Accade in Ciociaria

 

Torniamo a pubblicare alcune manifestazioni popolari tradizionali dei comuni della Ciociaria, come già facemmo sul famigerato numero 17, tuttora uno degli arretrati più gettonati, anche sulle pagine Internet. Per le fonti orali ringraziamo le tante persone anziane che ci hanno gentilmente voluto aiutare, per quelle scritte citiamo l’Almanacco di Ciociaria di E. Ricci (1978), Strenna Ciociara (1966) e Ciociaria (1957).

Tradizioni popolari ciociare

San Giuseppe e le frittelle

La festa di San Giuseppe (19 marzo), festeggiata in tutta Italia soprattutto come "Festa del papà", con tutto il contorno consumistico che sembra ormai inevitabile in simili occasioni, in Ciociaria assume ulteriori e particolari significati. Questa ricorrenza è entrata nella tradizione popolare nel senso della purificazione, motivo che induceva le ragazze da marito ad invocare il Santo, e del soccorso, da cui la tradizione di offrire frittelle ai forestieri.

Per decenni si è tramandata l’usanza, soprattutto nelle zone montane della Ciociaria, di accendere grandi fuochi con cataste di legna, sui quali saltavano i più giovani nel momento in cui le fiamme perdevano la potenza iniziale.

Nella cittadina di Itri la tradizione voleva che le vecchine filassero la lana davanti a falò e, a tarda sera, i ragazzi gettassero parte della lana nel fuoco. In tale occasione era lecito addirittura interrompere l’austerità della Quaresima, per consentire alle coppie un ballo durante il quale il giovane pretendente offriva un mazzetto di viole alla ragazza prescelta; il gesto di appuntarlo sul cuore da parte della fanciulla era segno di interesse ricambiato.

La tradizione dell’offerta delle frittelle in Ciociaria risale invece al periodo medioevale, precisamente dalla Corporazione dei falegnami. L’atto simboleggiava il soccorso al forestiero, in riparazione dell’ingiustizia patita dal loro Santo Protettore, quando, con Maria prossima al parto, non aveva trovato aiuto da parte di nessuno.

 

Tradizioni popolari ciociare

Calendimaggio a Ferentino

Il primo maggio, fin dall’antichità, è stato un giorno riservato ai riti di propiziazione della maturazione dei frutti della terra, ed agli auspici di un abbondante raccolto.
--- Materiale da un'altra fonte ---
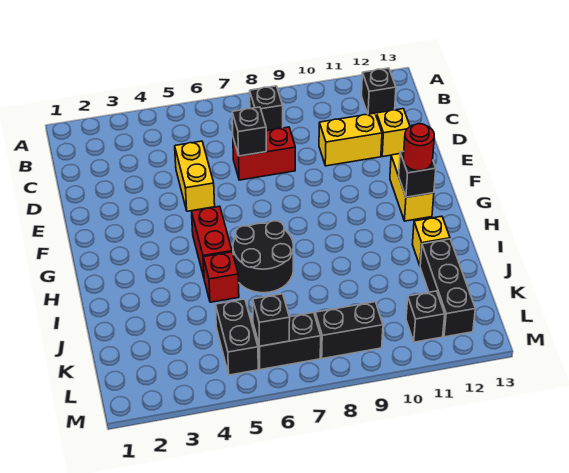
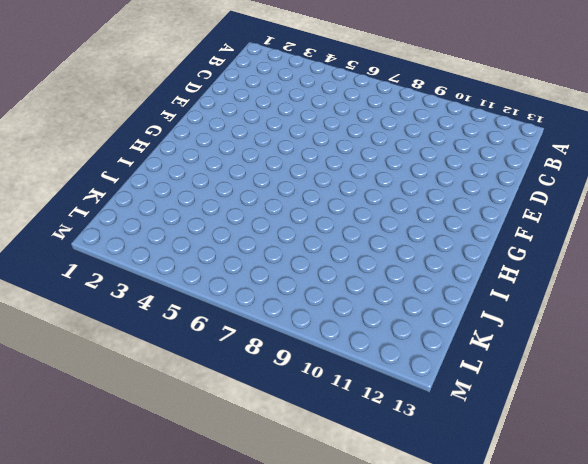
none -> black 1x1 brick [250,86,283,131]
none -> black 1x1 brick [362,68,396,114]
none -> yellow 1x2 brick [175,141,215,211]

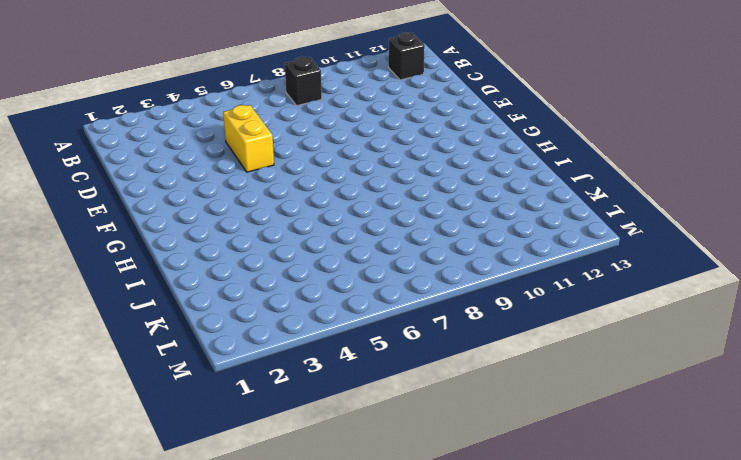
none -> red 1x2 brick [233,127,295,180]
none -> yellow 1x2 brick [319,113,382,166]
none -> yellow 1x1 brick [376,109,410,157]

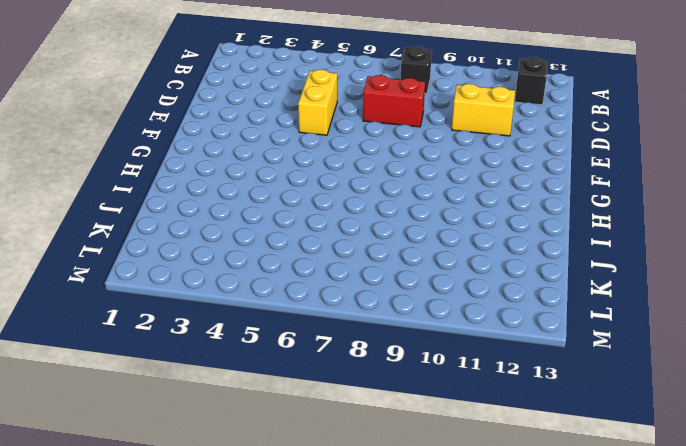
none -> yellow 1x1 brick [376,109,410,157]
none -> yellow 1x2 brick [390,154,434,221]
none -> red 1x2 brick [192,206,232,277]

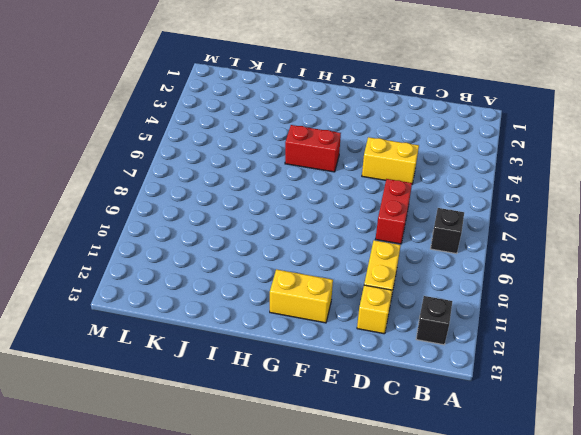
none -> black 2x2 round brick [233,221,293,293]
none -> red 1x1 brick [203,252,239,302]
none -> yellow 1x1 brick [412,216,450,265]

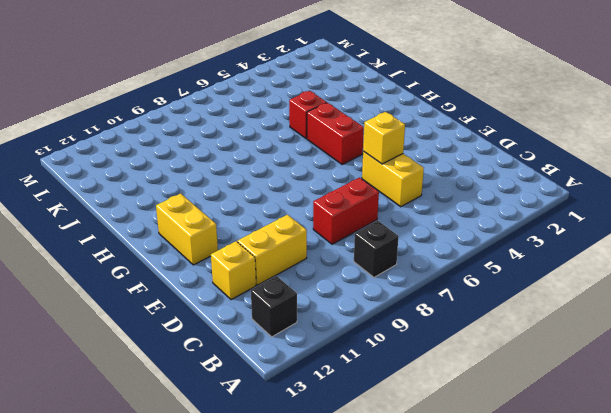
yellow 1x1 brick [363,112,405,164] -> yellow 1x1 brick moved to [412,216,450,265]
none -> black 2x2 round brick [233,221,293,293]
none -> black 1x3 brick [420,239,475,337]
none -> black 1x2 brick [216,299,258,375]

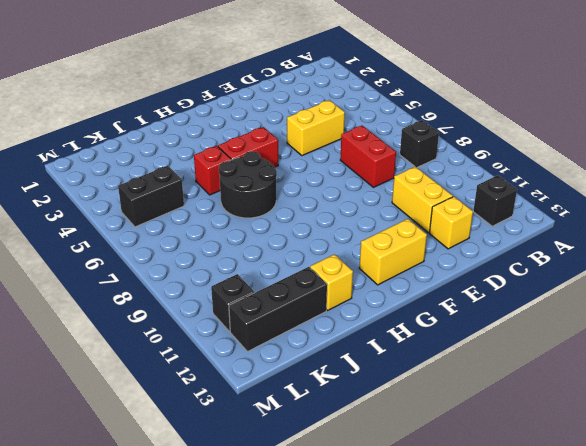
none -> black 1x2 brick [253,313,321,370]
none -> black 1x2 brick [315,302,383,359]
none -> black 1x1 brick [232,107,266,156]

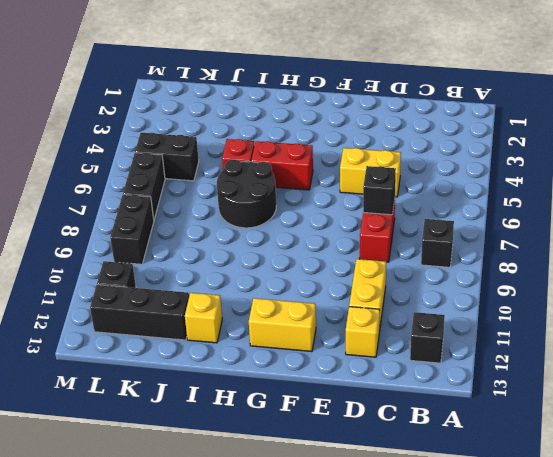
none -> black 1x1 brick [399,151,436,197]
none -> black 1x1 brick [253,294,290,346]
none -> red 1x1 round brick [403,124,434,171]

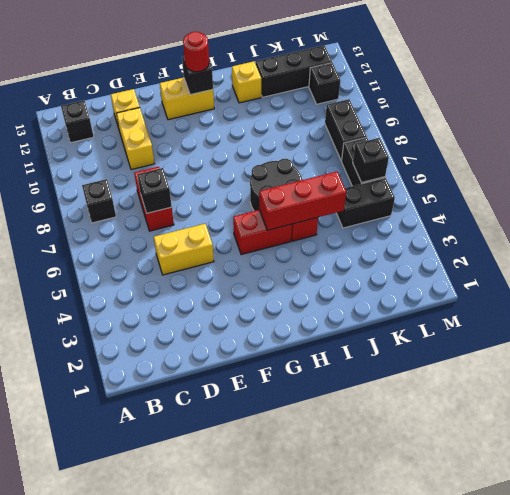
red 1x3 brick [259,172,346,230] -> none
Già nell’antica Roma si celebravano le "Ambarvalia": durante la giornata del 30 aprile venivano pulite e lustrate case, stalle e ovili. La festa poi durava tutta la notte, con le case illuminate da fiaccole poste sui davanzali delle finestre e grandi falò accesi nelle aie.

 

Il primo maggio si usava offrire ai poveri ciambelle fatte con farina e noci.

Al tempo di Traiano, nel secondo secolo dopo Cristo, ebbe inizio una tradizione secolare in quel di Ferentino. Aulo Quintilio, Quaterviro per l’edilizia, per la giustizia e Prefetto dei fabbri, pensò di mettere da parte un fondo annuo per la ricorrenza del primo maggio. Acquistò alcuni fondi demaniali e li lasciò per testamento al Comune di Ferentino. Singolare il modo in cui detto lascito venne scritto: le volontà di Aulo Quintilio furono incise su una grande pietra nelle adiacenze di Porta Casamari. Veniva stabilito che le rendite dei suddetti fondi demaniali, ammontanti a quattromila sesterzi annui, fossero distribuite ai cittadini bisognosi in denaro, focacce e vino. Con le rimanenze annuali, la Curia degli Edili doveva elargire trenta moggi di noci e sei urne di vino ai ragazzi di Ferentino, senza distinzione di censo.

La festa fu perpetuata anche nella successiva età cristiana, ed il Vescovo di Ferentino pensò bene di sostituire l carattere orgiastico della solennità pagana, con la devozione per il Santo Patrono. All’antica usanza fu unito l’anniversario del martirio di Sant’Ambrogio, il centurione romano fatto decapitare da Daciano nel 308 a Ferentino, durante le persecuzioni ordinate da Diocleziano. A Ferentino, il primo maggio si festeggia dunque anche la festa patronale di Sant’Ambrogio.